Em princípio este não era o meu caso, mas há muitas maneiras de se realizar uma viagem iniciática. A mais conhecida delas é o “Caminho de Santiago”, ou um pouquinho mais perto, ali no Espírito Santo, “Nos Passos de Anchieta”, mas se preferir bem longe, então o “Shikoku Henro”, no Japão, é bola dentro.
Mas minha ideia inicial da viagem era flertar com a aventura, e tentando ser arrojado, escolhi Galápagos, numa época que este nome soava como hoje ecoa Kamchatka.
Os prazeres da viagem de férias significavam para mim a oportunidade de exercer a liberdade que ela proporciona, realizar meu hobby, a fotografia, e colocar a palavra em marcha. Quando retornava, porém, tudo acabava em fumaça, mal via minhas fotos, e não tinha tempo para escrever minhas experiências. Sentia que na minha vida cotidiana substituía o mascarpone por requeijão na receita do tiramisu da minha vó Pina.
O que também não sabia é que em lugares como Galápagos, longe do confete, nossas identidades estão em trânsito e que, ali mesmo, eu jogaria a toalha e sairia do meu time. Chega um momento na vida de uma pessoa em que ela toma a decisão de simplesmente viver, existir, vencer. Que sentido faz em fingir que sou outro?
Galápagos teve marca de rito de passagem, mas com certeza o sinal de desvio de rumo teria sido percebido por mim em qualquer outro lugar. Não pôde passar despercebida também a influência das paisagens dessas ilhas que com sua natureza quase imaginária favorece o estilo confessional. A esta faculdade de termos revelações ou acidentalmente descobrirmos alguma coisa fortuita, chamamos de serendipity, termo cunhado por um viajante inglês do século 18.

== O que fazer ==
Dê continuidade ao relato da viagem a Galápagos, começando logo depois da frase sobre o termo serendipity.

== Trechos dos itens ==
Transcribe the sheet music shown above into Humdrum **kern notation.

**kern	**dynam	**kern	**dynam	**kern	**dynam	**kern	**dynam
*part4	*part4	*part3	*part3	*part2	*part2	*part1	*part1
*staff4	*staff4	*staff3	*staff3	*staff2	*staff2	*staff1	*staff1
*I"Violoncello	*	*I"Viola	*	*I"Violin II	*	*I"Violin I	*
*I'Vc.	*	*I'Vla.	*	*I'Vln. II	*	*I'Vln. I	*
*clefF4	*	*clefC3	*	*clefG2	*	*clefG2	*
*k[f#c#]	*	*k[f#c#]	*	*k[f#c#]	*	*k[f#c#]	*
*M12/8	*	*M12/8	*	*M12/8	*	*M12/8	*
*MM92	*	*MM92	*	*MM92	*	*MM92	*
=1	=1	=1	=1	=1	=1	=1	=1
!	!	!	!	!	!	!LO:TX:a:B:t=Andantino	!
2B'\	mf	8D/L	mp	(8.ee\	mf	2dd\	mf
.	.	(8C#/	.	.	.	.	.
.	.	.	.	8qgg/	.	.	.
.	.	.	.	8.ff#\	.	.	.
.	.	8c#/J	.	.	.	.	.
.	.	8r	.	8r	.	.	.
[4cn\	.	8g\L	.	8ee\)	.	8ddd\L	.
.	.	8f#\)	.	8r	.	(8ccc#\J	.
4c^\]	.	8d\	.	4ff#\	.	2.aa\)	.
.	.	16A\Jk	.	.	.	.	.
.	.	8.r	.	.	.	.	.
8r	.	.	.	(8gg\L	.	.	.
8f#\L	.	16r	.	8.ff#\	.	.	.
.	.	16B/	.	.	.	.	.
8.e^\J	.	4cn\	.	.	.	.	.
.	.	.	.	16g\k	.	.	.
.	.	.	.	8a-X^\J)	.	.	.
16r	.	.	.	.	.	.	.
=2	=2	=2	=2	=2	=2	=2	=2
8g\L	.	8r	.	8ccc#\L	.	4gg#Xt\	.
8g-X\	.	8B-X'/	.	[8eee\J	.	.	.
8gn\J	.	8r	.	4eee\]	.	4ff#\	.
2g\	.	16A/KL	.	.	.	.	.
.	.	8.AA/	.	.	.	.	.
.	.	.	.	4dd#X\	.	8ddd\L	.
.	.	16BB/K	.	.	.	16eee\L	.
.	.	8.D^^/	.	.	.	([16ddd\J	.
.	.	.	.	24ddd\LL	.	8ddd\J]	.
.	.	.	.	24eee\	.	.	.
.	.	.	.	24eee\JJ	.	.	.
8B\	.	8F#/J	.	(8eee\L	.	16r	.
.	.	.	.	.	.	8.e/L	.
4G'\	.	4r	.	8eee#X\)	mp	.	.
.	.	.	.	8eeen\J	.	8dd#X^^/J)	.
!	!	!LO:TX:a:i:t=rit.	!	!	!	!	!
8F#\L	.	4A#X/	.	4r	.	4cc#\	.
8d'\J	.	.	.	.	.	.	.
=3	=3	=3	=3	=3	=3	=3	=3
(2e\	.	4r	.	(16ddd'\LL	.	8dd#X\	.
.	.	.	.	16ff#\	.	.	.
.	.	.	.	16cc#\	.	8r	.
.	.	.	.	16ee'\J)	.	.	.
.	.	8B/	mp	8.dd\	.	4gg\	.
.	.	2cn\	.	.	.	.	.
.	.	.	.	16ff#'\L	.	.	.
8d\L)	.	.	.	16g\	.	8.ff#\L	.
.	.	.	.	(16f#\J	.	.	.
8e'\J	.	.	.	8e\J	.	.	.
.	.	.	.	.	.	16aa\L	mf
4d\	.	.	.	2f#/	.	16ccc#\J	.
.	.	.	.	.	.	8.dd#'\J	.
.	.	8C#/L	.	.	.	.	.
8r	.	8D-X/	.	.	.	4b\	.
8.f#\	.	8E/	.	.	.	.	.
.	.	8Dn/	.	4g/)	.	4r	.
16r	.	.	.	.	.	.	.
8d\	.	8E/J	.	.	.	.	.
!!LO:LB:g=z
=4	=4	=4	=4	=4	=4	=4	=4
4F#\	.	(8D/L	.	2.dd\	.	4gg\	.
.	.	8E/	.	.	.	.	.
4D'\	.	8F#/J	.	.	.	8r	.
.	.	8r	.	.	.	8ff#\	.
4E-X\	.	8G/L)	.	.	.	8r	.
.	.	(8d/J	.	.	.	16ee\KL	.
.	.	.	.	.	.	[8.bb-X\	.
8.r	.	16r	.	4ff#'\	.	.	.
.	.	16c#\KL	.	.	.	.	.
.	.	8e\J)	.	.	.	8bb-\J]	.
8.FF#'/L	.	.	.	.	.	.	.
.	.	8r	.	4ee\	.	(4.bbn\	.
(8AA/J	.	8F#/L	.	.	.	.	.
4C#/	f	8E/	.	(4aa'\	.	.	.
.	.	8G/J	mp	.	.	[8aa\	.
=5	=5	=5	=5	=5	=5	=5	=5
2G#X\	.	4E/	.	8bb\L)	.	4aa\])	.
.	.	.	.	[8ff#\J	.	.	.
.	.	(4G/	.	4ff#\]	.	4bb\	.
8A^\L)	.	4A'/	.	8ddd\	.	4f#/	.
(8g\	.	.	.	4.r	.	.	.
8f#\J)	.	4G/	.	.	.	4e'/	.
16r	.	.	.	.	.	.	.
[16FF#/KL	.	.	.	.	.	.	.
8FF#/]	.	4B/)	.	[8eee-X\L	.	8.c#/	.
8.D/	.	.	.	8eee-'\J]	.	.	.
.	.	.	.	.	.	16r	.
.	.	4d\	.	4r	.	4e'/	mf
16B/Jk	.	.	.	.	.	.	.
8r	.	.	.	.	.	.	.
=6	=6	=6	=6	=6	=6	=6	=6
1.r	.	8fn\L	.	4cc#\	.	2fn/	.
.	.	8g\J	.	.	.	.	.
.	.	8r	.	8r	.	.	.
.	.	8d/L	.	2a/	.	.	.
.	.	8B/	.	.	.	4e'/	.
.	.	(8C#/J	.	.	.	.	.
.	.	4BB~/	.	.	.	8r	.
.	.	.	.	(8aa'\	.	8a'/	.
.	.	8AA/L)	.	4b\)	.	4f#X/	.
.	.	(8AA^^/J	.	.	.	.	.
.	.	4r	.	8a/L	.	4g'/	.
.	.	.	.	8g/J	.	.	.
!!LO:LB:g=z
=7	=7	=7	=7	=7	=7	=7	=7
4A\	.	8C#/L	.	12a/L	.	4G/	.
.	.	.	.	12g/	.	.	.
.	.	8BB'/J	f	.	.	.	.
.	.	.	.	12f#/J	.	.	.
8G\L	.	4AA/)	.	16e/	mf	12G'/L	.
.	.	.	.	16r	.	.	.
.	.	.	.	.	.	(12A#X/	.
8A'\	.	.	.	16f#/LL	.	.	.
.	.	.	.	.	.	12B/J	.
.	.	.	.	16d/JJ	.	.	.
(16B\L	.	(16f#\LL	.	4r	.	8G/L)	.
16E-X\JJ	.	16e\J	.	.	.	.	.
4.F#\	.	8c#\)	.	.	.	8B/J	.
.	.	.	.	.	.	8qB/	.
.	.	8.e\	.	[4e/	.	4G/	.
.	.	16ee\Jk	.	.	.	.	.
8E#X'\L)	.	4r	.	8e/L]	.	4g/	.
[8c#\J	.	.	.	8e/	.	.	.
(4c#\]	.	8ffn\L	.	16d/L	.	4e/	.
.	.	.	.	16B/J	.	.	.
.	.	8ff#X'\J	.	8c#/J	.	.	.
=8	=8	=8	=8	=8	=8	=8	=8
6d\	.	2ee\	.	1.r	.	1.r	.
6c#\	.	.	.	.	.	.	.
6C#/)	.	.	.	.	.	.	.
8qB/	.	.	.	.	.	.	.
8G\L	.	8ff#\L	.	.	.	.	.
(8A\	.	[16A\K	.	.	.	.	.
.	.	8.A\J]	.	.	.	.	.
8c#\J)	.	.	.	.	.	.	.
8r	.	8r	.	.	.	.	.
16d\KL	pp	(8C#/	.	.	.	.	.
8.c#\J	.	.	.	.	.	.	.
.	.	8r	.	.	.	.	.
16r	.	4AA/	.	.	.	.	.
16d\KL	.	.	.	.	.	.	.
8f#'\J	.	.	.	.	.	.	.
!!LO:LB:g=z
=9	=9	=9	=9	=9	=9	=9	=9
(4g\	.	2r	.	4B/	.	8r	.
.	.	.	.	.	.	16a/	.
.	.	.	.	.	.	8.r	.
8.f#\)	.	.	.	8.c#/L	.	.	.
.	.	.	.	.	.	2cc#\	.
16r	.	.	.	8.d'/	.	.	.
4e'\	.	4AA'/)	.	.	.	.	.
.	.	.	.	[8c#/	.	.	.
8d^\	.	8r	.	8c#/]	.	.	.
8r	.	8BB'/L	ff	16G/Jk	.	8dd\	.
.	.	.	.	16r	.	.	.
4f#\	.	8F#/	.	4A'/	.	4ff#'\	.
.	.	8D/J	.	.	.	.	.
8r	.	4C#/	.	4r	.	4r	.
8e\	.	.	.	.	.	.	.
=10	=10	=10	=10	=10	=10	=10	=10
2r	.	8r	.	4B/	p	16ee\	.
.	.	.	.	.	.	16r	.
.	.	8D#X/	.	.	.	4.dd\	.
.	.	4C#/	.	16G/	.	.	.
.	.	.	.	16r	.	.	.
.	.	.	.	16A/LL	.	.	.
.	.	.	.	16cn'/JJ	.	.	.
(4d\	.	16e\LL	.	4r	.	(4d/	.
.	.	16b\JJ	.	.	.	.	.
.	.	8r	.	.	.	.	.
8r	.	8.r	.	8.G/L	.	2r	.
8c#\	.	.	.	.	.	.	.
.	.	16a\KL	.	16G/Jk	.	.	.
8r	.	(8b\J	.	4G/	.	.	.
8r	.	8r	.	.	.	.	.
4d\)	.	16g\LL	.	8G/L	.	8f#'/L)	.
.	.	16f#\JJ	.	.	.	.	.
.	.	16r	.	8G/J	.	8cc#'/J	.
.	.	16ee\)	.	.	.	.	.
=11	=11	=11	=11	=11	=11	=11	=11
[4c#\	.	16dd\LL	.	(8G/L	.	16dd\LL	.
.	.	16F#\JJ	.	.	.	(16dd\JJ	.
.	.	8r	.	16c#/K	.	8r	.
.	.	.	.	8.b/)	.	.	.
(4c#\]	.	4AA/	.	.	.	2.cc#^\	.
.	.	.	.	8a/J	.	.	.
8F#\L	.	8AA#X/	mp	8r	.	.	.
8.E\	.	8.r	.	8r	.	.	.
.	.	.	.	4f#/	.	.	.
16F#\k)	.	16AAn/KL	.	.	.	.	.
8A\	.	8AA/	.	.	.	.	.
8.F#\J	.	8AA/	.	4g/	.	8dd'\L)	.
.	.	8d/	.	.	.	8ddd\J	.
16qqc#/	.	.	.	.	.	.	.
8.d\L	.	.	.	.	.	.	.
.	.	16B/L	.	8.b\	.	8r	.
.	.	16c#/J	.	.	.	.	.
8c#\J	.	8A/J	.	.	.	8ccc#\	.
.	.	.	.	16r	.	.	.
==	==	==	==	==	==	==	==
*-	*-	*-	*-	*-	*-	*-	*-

== Resposta ==
Por que em Galápagos? Neste arquipélago me depararei com um novo mundo. O céu lápis-lazúli abriga um sol que assusta sombra, mas deixa entrever a paisagem do despertar do mundo. Entre fumarolas, campos de lava negra, gêiseres, vulcões em atividade, cactos gigantescos, uma vegetação rasteira de cor platina e um mar azul-turquesa com círculos esmeraldas resultantes da presença de crateras submersas, eu não precisei de mais nada. Só ouvir o silêncio.
O som vem do marulho das ondas ou dos pássaros. E que pássaros! Os atobás-de-pata-azul, ou o de pata-vermelha assobiam e dançam em ritual amoroso, a fragata faz firulas para a namorada inflando um enorme papo escarlate, os iguanas, de aparência monstruosa pela crista e lombo dentados, compartilham o banho de sol com leões-marinhos. Mais ainda? Aquelas praias são frequentadas até por pinguins e tubarões!
Como nenhum desses animais tem predadores nas ilhas, todos vivem na maior harmonia, são tolerantes uns com os outros e não se assustam com a presença de humanos. Não se pode tocar nos bichos, mas eles me tocaram.
Nesse cenário e com aqueles personagens foi impossível não abrir caminhos e fazer descobertas que quebram velhos valores. Muita coisa se passou com Charles Darwin, e as ilhas Galápagos continuam sendo um dos marcos e referências de sua teoria. Para mim foi o start de uma mudança.
A teoria de Darwin criou um frisson mundial, já a minha evolução foi residual. Ele foi tachado de louco, eu de biruta por largar a engenharia e começar tudo do zero. Passaria por uma transformação semelhante à de Clark Kent numa cabine telefônica.
Ao embarcar de volta eu não era mais a mesma pessoa. No mínimo, virei jornalista aos meus próprios olhos. Desde que isto aconteceu, tenho uma vida em que nunca me desligo do prazer de escrever e fotografar.
Heitor Reali e Silvia Reali são editores do site Viramundo e Mundovirado dedicado a viagens que instigam o viajante a procurar novos ângulos e olhares durante seu roteiro.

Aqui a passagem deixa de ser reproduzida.